Things can really go sideways if you have more than one payment coming into your account that day.  Let’s say your gym membership for $20 and your phone bill for $50 also get presented to the bank and they pay those too.  Now you owe the additional $70 ($20+$50), plus you’ll get two more overdraft fees of $25 each, so you go in deeper another $120 ($20+$50+$25+$25).  So your total checking account overdraft is -$245 (-$125 + -$120)!  Ouch! Ouch! Ouch!

 

Beginning Balance Debit Credit $50.00
Auto Insurance ($150.00)   ($100.00)
Gym Membership ($20.00)   ($120.00)
Phone Bill ($50.00)   ($170.00)
Overdraft Fee ($25.00)   ($195.00)
Overdraft Fee ($25.00)   ($220.00)
Overdraft Fee ($25.00)   ($245.00)

 

How Non-Sufficient Funds Work

In addition to how overdrafts work, you should know how their twin brother Non-sufficient Funds (NSFs) work too.  In the case of an NSF and using the above example,  the bank could make the decision to NOT pay all those payments to your auto insurance, gym membership, and phone provider by sending them all back NSF.   This means your account won’t be subtracted for the $150, $20, and $50 – but the bank will usually still charge you three NSF fees.  Most banks make their overdraft fee and NSF fee the same, but some are different. What’s worse, all your companies will usually wack you with a return payment fee too!  What’s the worst is those companies will usually try to deduct the payments in a couple more days and if there isn’t enough money in your account by then  – the fees start all over again!  

 

Save Money on Overdraft Fees

As a banker, I find the people that get the most overdraft fees are usually the people who can least afford it.  I’ll have a post on Getting Back Overdraft Fees, but the best way to save money on them is to not get them in the first place.  That means picking the right checking account to minimize or eliminate overdraft fees.  I see a great trend in banking today that has some banks introducing checking accounts with no overdraft fees.

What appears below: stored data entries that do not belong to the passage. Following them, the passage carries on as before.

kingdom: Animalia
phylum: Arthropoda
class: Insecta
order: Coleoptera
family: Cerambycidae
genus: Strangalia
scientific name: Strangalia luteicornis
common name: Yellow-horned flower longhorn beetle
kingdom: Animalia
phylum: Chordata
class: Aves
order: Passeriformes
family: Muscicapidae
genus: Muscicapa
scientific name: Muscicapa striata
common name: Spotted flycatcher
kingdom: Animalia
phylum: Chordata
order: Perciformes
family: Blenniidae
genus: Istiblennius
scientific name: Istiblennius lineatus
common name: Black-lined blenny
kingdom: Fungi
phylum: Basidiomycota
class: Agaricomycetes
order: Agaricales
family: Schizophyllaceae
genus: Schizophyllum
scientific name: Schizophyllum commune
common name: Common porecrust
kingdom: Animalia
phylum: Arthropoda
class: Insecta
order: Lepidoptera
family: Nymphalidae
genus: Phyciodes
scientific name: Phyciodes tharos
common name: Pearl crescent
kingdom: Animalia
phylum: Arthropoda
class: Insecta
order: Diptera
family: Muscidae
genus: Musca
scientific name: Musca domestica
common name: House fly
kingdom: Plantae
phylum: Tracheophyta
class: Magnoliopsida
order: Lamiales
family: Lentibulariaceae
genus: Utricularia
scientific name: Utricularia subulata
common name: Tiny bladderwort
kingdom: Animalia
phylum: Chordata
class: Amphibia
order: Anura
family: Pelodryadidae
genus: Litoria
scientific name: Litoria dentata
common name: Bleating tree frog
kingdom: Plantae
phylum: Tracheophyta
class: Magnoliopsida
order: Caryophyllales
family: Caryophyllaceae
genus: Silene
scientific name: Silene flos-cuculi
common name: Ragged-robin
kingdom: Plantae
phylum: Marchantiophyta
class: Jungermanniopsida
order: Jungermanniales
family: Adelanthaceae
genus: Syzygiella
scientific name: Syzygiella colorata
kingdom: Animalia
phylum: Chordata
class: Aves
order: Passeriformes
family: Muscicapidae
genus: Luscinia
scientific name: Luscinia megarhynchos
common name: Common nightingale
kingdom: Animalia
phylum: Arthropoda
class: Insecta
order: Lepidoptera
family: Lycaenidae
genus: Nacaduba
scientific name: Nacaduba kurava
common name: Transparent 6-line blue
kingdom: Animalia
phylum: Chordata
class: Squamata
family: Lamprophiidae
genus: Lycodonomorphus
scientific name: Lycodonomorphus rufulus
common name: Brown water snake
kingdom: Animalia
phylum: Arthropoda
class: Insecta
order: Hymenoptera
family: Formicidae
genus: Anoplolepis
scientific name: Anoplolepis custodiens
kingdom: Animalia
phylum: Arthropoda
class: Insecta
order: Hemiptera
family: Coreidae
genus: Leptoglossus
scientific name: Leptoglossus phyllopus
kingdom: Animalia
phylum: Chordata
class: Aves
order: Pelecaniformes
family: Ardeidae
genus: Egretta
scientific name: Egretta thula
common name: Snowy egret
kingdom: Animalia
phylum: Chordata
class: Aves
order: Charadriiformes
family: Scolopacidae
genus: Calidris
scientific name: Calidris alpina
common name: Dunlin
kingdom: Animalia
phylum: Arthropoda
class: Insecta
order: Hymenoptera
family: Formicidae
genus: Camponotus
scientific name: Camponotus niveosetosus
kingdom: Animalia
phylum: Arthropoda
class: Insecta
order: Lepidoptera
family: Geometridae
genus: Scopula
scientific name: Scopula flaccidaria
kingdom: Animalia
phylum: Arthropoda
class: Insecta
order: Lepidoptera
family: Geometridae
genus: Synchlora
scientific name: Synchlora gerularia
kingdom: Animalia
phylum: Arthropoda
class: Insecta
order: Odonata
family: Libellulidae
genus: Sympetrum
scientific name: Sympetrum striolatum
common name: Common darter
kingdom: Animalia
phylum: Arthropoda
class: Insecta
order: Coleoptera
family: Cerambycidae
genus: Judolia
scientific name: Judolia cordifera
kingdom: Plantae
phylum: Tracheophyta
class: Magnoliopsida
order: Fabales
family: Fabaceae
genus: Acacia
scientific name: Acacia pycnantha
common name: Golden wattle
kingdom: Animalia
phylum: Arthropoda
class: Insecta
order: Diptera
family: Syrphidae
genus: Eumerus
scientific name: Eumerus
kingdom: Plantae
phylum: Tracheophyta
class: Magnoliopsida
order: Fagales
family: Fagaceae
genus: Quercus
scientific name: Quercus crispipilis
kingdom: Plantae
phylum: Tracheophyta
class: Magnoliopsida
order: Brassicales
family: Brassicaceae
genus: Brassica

BankerXI’ll make a post about no overdraft fee checking accounts too, but you can do you own searching on Google. These accounts will usually charge a small monthly fee, but it’s worth it to avoid hundreds in fees!   Thankfully bankers are waking up to the fact that many people need this account option and are doing the right thing. Yes, my bank has one too. Switching to a no overdraft fee checking account can save you thousands on fees, so it’s worth the look.